**EXERCISE GOAL**
Restate word for word all of the lines below, with each image left out.

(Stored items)
----
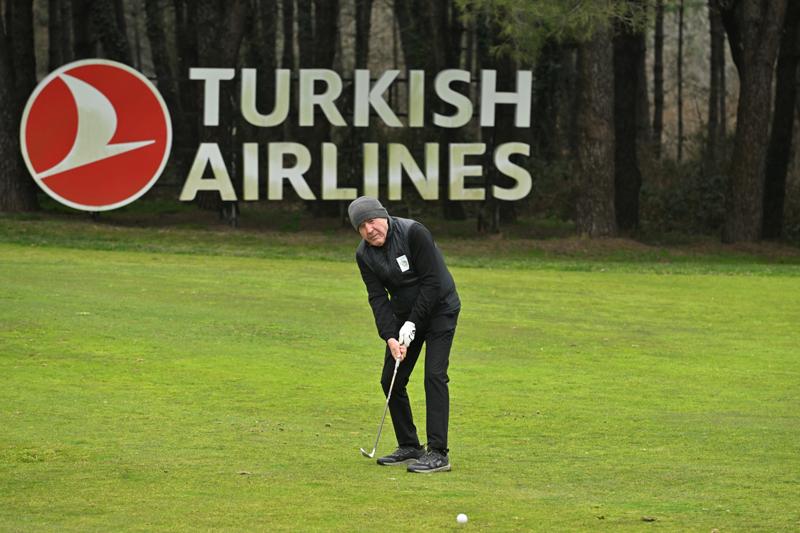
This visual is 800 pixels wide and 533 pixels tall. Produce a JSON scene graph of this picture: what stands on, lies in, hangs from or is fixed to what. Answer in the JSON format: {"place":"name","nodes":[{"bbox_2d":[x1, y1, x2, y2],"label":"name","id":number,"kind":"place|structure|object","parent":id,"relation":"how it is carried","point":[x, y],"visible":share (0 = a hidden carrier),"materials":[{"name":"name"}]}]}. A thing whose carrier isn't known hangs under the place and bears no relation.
{"place":"outdoors","nodes":[
{"label":"outdoors","id":0,"kind":"place"},
{"bbox_2d":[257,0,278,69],"label":"tree","id":1,"kind":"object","parent":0,"point":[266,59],"visible":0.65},
{"bbox_2d":[1,230,799,532],"label":"lawn","id":2,"kind":"structure","parent":0,"point":[473,274],"materials":[{"name":"green plant"}]},
{"bbox_2d":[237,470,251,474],"label":"leaf","id":3,"kind":"object","parent":2,"relation":"on","point":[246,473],"visible":0.88,"materials":[{"name":"brown"}]},
{"bbox_2d":[349,196,459,471],"label":"man","id":4,"kind":"object","parent":2,"relation":"on","point":[370,226],"visible":0.94},
{"bbox_2d":[360,342,404,458],"label":"golf club","id":5,"kind":"object","parent":4,"relation":"in","point":[392,383],"visible":0.93,"materials":[{"name":"metal"}]},
{"bbox_2d":[456,513,467,524],"label":"golf ball","id":6,"kind":"object","parent":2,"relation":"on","point":[461,518],"visible":0.97,"materials":[{"name":"white plastic"}]},
{"bbox_2d":[611,3,643,232],"label":"tree","id":7,"kind":"object","parent":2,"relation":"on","point":[627,78],"visible":0.81,"materials":[{"name":"brown wood"}]},
{"bbox_2d":[641,515,655,521],"label":"leaf","id":8,"kind":"object","parent":2,"relation":"on","point":[644,518],"visible":0.97,"materials":[{"name":"brown"}]},
{"bbox_2d":[641,154,727,234],"label":"shrub","id":9,"kind":"object","parent":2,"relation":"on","point":[670,198],"visible":0.46,"materials":[{"name":"green plant"}]},
{"bbox_2d":[763,0,799,240],"label":"tree","id":10,"kind":"object","parent":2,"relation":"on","point":[786,149],"visible":0.94,"materials":[{"name":"brown"}]},
{"label":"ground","id":11,"kind":"structure","parent":0},
{"bbox_2d":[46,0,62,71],"label":"tree trunk","id":12,"kind":"object","parent":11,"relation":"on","point":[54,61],"visible":0.5,"materials":[{"name":"brown wood"}]},
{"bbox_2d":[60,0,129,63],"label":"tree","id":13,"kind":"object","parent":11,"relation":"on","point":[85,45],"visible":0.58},
{"bbox_2d":[23,57,172,210],"label":"round sign","id":14,"kind":"object","parent":11,"relation":"on","point":[100,95],"visible":0.98,"materials":[{"name":"red"}]},
{"bbox_2d":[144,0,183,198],"label":"tree","id":15,"kind":"object","parent":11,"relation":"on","point":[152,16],"visible":0.73,"materials":[{"name":"plant"}]},
{"bbox_2d":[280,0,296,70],"label":"tree","id":16,"kind":"object","parent":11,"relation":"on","point":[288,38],"visible":0.59,"materials":[{"name":"brown"}]},
{"bbox_2d":[296,0,338,216],"label":"tree","id":17,"kind":"object","parent":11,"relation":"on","point":[321,13],"visible":0.72,"materials":[{"name":"brown"}]},
{"bbox_2d":[177,64,539,211],"label":"sign","id":18,"kind":"object","parent":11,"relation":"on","point":[254,73],"visible":0.98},
{"bbox_2d":[353,0,372,69],"label":"tree","id":19,"kind":"object","parent":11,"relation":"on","point":[360,41],"visible":0.59,"materials":[{"name":"brown"}]},
{"bbox_2d":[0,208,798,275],"label":"grass strip","id":20,"kind":"object","parent":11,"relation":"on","point":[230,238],"visible":0.54,"materials":[{"name":"green plant"}]},
{"bbox_2d":[0,0,38,212],"label":"tree","id":21,"kind":"object","parent":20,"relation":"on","point":[2,111],"visible":0.96,"materials":[{"name":"brown wood"}]},
{"bbox_2d":[185,0,248,223],"label":"tree","id":22,"kind":"object","parent":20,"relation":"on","point":[227,45],"visible":0.79,"materials":[{"name":"brown"}]},
{"bbox_2d":[572,7,615,238],"label":"tree","id":23,"kind":"object","parent":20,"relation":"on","point":[594,149],"visible":0.91,"materials":[{"name":"brown"}]},
{"bbox_2d":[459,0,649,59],"label":"pine branch","id":24,"kind":"object","parent":23,"relation":"attached to","point":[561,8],"visible":0.86,"materials":[{"name":"wood"}]},
{"bbox_2d":[721,0,783,245],"label":"tree","id":25,"kind":"object","parent":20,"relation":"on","point":[747,84],"visible":0.99,"materials":[{"name":"brown"}]},
{"bbox_2d":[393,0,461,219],"label":"tree","id":26,"kind":"object","parent":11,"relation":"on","point":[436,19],"visible":0.7,"materials":[{"name":"plant"}]},
{"bbox_2d":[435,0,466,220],"label":"tree","id":27,"kind":"object","parent":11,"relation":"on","point":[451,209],"visible":0.55,"materials":[{"name":"brown"}]},
{"bbox_2d":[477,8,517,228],"label":"tree","id":28,"kind":"object","parent":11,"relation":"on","point":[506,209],"visible":0.6,"materials":[{"name":"brown plant"}]},
{"bbox_2d":[652,0,664,154],"label":"tree trunk","id":29,"kind":"object","parent":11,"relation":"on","point":[658,44],"visible":0.76,"materials":[{"name":"brown wood"}]},
{"bbox_2d":[675,0,684,163],"label":"tree","id":30,"kind":"object","parent":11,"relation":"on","point":[680,112],"visible":0.85,"materials":[{"name":"brown"}]},
{"bbox_2d":[707,0,725,165],"label":"tree","id":31,"kind":"object","parent":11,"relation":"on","point":[713,47],"visible":0.75,"materials":[{"name":"brown"}]}
]}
----
**EXERCISE ANSWER**
This visual is 800 pixels wide and 533 pixels tall. Produce a JSON scene graph of this picture: what stands on, lies in, hangs from or is fixed to what. Answer in the JSON format: {"place":"name","nodes":[{"bbox_2d":[x1, y1, x2, y2],"label":"name","id":number,"kind":"place|structure|object","parent":id,"relation":"how it is carried","point":[x, y],"visible":share (0 = a hidden carrier),"materials":[{"name":"name"}]}]}. A thing whose carrier isn't known hangs under the place and bears no relation.
{"place":"outdoors","nodes":[
{"label":"outdoors","id":0,"kind":"place"},
{"bbox_2d":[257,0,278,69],"label":"tree","id":1,"kind":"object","parent":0,"point":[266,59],"visible":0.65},
{"bbox_2d":[1,230,799,532],"label":"lawn","id":2,"kind":"structure","parent":0,"point":[473,274],"materials":[{"name":"green plant"}]},
{"bbox_2d":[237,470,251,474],"label":"leaf","id":3,"kind":"object","parent":2,"relation":"on","point":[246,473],"visible":0.88,"materials":[{"name":"brown"}]},
{"bbox_2d":[349,196,459,471],"label":"man","id":4,"kind":"object","parent":2,"relation":"on","point":[370,226],"visible":0.94},
{"bbox_2d":[360,342,404,458],"label":"golf club","id":5,"kind":"object","parent":4,"relation":"in","point":[392,383],"visible":0.93,"materials":[{"name":"metal"}]},
{"bbox_2d":[456,513,467,524],"label":"golf ball","id":6,"kind":"object","parent":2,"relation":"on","point":[461,518],"visible":0.97,"materials":[{"name":"white plastic"}]},
{"bbox_2d":[611,3,643,232],"label":"tree","id":7,"kind":"object","parent":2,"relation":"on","point":[627,78],"visible":0.81,"materials":[{"name":"brown wood"}]},
{"bbox_2d":[641,515,655,521],"label":"leaf","id":8,"kind":"object","parent":2,"relation":"on","point":[644,518],"visible":0.97,"materials":[{"name":"brown"}]},
{"bbox_2d":[641,154,727,234],"label":"shrub","id":9,"kind":"object","parent":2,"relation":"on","point":[670,198],"visible":0.46,"materials":[{"name":"green plant"}]},
{"bbox_2d":[763,0,799,240],"label":"tree","id":10,"kind":"object","parent":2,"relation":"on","point":[786,149],"visible":0.94,"materials":[{"name":"brown"}]},
{"label":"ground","id":11,"kind":"structure","parent":0},
{"bbox_2d":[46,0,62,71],"label":"tree trunk","id":12,"kind":"object","parent":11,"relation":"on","point":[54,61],"visible":0.5,"materials":[{"name":"brown wood"}]},
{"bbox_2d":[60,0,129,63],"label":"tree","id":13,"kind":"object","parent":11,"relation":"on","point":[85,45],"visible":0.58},
{"bbox_2d":[23,57,172,210],"label":"round sign","id":14,"kind":"object","parent":11,"relation":"on","point":[100,95],"visible":0.98,"materials":[{"name":"red"}]},
{"bbox_2d":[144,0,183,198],"label":"tree","id":15,"kind":"object","parent":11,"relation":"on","point":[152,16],"visible":0.73,"materials":[{"name":"plant"}]},
{"bbox_2d":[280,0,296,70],"label":"tree","id":16,"kind":"object","parent":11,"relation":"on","point":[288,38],"visible":0.59,"materials":[{"name":"brown"}]},
{"bbox_2d":[296,0,338,216],"label":"tree","id":17,"kind":"object","parent":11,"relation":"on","point":[321,13],"visible":0.72,"materials":[{"name":"brown"}]},
{"bbox_2d":[177,64,539,211],"label":"sign","id":18,"kind":"object","parent":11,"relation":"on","point":[254,73],"visible":0.98},
{"bbox_2d":[353,0,372,69],"label":"tree","id":19,"kind":"object","parent":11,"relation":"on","point":[360,41],"visible":0.59,"materials":[{"name":"brown"}]},
{"bbox_2d":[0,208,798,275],"label":"grass strip","id":20,"kind":"object","parent":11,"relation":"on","point":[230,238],"visible":0.54,"materials":[{"name":"green plant"}]},
{"bbox_2d":[0,0,38,212],"label":"tree","id":21,"kind":"object","parent":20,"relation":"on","point":[2,111],"visible":0.96,"materials":[{"name":"brown wood"}]},
{"bbox_2d":[185,0,248,223],"label":"tree","id":22,"kind":"object","parent":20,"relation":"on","point":[227,45],"visible":0.79,"materials":[{"name":"brown"}]},
{"bbox_2d":[572,7,615,238],"label":"tree","id":23,"kind":"object","parent":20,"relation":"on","point":[594,149],"visible":0.91,"materials":[{"name":"brown"}]},
{"bbox_2d":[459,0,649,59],"label":"pine branch","id":24,"kind":"object","parent":23,"relation":"attached to","point":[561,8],"visible":0.86,"materials":[{"name":"wood"}]},
{"bbox_2d":[721,0,783,245],"label":"tree","id":25,"kind":"object","parent":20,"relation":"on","point":[747,84],"visible":0.99,"materials":[{"name":"brown"}]},
{"bbox_2d":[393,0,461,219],"label":"tree","id":26,"kind":"object","parent":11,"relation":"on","point":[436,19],"visible":0.7,"materials":[{"name":"plant"}]},
{"bbox_2d":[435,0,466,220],"label":"tree","id":27,"kind":"object","parent":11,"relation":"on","point":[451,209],"visible":0.55,"materials":[{"name":"brown"}]},
{"bbox_2d":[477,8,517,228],"label":"tree","id":28,"kind":"object","parent":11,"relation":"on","point":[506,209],"visible":0.6,"materials":[{"name":"brown plant"}]},
{"bbox_2d":[652,0,664,154],"label":"tree trunk","id":29,"kind":"object","parent":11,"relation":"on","point":[658,44],"visible":0.76,"materials":[{"name":"brown wood"}]},
{"bbox_2d":[675,0,684,163],"label":"tree","id":30,"kind":"object","parent":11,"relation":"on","point":[680,112],"visible":0.85,"materials":[{"name":"brown"}]},
{"bbox_2d":[707,0,725,165],"label":"tree","id":31,"kind":"object","parent":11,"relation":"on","point":[713,47],"visible":0.75,"materials":[{"name":"brown"}]}
]}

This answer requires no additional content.